━━━ The data ━━━
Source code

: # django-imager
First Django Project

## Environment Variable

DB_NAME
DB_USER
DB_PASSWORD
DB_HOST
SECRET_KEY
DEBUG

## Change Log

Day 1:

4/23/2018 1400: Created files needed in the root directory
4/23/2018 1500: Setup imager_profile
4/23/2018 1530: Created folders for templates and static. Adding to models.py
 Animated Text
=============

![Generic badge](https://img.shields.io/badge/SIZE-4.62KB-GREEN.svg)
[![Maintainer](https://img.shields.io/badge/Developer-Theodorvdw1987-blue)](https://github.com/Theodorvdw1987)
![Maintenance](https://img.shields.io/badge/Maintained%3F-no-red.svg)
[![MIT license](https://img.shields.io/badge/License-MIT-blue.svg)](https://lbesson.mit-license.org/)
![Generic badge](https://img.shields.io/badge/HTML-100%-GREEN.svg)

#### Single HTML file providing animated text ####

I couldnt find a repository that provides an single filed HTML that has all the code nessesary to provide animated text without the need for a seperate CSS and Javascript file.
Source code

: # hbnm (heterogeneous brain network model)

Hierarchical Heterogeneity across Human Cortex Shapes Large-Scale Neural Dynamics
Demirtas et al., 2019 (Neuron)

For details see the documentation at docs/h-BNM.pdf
━━━
What is being asked — Word for word, quote the lines from the line containing "Hierarchical Heterogeneity across" through the end of the material, both included, and nothing else.

Answer space —
Hierarchical Heterogeneity across Human Cortex Shapes Large-Scale Neural Dynamics
Demirtas et al., 2019 (Neuron)

For details see the documentation at docs/h-BNM.pdf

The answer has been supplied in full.